Lines below that include "addItem" are the answer; copy each one.

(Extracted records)
^^^^^^^^
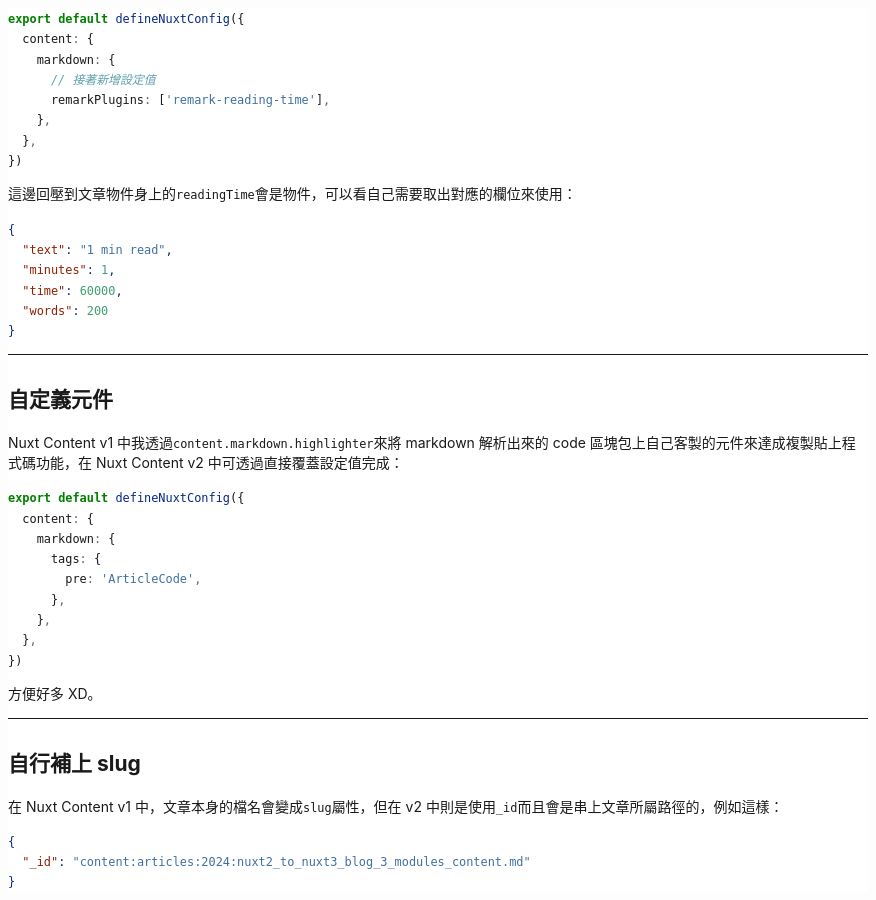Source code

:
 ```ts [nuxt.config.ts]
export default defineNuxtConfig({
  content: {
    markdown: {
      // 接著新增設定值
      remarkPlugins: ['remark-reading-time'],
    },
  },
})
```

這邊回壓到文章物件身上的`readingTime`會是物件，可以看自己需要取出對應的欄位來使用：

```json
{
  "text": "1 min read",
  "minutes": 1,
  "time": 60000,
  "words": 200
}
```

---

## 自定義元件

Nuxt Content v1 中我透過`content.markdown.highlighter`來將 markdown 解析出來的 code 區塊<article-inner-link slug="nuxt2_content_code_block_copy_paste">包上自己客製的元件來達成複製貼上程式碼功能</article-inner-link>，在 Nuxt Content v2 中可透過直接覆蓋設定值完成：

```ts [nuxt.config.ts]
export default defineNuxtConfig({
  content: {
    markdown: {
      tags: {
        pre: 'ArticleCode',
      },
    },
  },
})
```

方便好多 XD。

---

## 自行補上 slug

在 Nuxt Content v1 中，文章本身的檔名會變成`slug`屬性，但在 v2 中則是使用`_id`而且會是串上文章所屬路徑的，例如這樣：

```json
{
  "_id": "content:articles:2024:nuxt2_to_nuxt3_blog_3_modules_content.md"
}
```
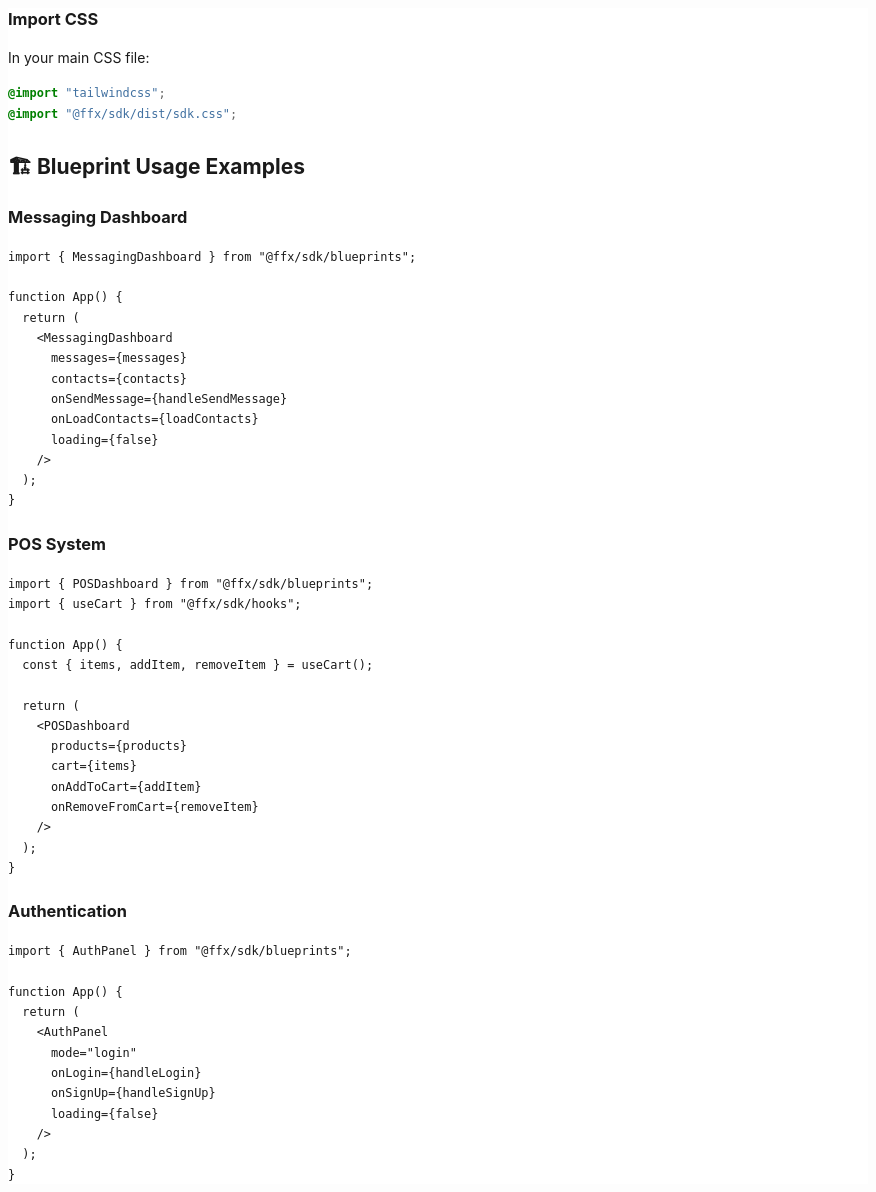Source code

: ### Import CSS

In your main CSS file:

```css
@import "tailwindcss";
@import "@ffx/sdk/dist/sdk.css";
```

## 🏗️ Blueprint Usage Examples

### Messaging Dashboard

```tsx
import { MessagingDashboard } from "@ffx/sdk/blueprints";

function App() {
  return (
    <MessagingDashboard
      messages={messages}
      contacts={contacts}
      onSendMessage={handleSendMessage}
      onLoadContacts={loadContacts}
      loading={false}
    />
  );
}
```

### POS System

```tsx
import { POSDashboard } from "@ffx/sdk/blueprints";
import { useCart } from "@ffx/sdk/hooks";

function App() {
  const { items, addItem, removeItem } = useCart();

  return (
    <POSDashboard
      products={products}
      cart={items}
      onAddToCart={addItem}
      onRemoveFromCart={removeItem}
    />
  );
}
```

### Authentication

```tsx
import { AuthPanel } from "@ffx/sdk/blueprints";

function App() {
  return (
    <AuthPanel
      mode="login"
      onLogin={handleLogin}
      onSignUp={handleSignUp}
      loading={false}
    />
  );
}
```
^^^^^^^^
Result —
  const { items, addItem, removeItem } = useCart();
      onAddToCart={addItem}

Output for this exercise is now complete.